BEGIN Material provided
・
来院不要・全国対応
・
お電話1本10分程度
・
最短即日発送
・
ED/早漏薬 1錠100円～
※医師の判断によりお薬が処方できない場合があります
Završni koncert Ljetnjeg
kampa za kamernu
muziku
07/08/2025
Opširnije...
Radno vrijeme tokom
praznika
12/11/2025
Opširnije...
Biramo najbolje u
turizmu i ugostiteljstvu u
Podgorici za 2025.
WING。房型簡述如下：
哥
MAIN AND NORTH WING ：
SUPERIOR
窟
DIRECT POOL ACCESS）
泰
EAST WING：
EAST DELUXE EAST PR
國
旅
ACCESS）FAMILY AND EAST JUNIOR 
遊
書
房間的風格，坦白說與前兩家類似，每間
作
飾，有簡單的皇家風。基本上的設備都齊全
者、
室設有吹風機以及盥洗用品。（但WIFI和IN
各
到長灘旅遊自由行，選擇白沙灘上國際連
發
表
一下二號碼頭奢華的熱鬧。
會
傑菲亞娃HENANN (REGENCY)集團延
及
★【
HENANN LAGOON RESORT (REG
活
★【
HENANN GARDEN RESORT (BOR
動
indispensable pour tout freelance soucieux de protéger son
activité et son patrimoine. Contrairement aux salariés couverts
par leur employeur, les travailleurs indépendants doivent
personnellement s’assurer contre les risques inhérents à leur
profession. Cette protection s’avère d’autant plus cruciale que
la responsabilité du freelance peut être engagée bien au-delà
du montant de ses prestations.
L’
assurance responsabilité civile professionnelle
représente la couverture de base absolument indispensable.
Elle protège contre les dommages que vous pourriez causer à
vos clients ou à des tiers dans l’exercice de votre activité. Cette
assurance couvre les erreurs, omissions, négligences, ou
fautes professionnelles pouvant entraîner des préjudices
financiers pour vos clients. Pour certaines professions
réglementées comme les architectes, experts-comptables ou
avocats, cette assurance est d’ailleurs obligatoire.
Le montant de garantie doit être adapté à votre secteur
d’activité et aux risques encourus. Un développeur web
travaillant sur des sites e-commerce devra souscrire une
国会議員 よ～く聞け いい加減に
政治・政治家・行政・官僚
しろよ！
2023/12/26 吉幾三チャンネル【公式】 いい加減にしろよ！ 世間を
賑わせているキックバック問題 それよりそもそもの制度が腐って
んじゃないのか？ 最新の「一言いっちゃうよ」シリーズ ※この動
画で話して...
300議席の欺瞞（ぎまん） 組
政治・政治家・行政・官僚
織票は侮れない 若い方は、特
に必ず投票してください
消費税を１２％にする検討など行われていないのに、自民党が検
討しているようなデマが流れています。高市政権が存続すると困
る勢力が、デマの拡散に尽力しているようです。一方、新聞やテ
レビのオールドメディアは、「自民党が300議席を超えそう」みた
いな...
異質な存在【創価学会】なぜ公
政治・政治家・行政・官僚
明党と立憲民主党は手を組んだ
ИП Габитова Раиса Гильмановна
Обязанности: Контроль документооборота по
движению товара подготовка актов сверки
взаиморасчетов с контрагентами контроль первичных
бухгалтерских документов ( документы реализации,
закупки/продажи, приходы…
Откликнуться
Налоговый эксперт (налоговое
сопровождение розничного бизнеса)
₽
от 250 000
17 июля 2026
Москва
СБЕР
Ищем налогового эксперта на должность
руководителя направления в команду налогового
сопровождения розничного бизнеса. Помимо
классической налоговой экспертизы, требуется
END Material provided
Put each line from the beginning of the items down to the line containing "Podgorici za 2025." into a JSON list of strings, with one string per line and no blank lines.

Output of the exercise
[
  "・",
  "来院不要・全国対応",
  "・",
  "お電話1本10分程度",
  "・",
  "最短即日発送",
  "・",
  "ED/早漏薬 1錠100円～",
  "※医師の判断によりお薬が処方できない場合があります",
  "Završni koncert Ljetnjeg",
  "kampa za kamernu",
  "muziku",
  "07/08/2025",
  "Opširnije...",
  "Radno vrijeme tokom",
  "praznika",
  "12/11/2025",
  "Opširnije...",
  "Biramo najbolje u",
  "turizmu i ugostiteljstvu u",
  "Podgorici za 2025."
]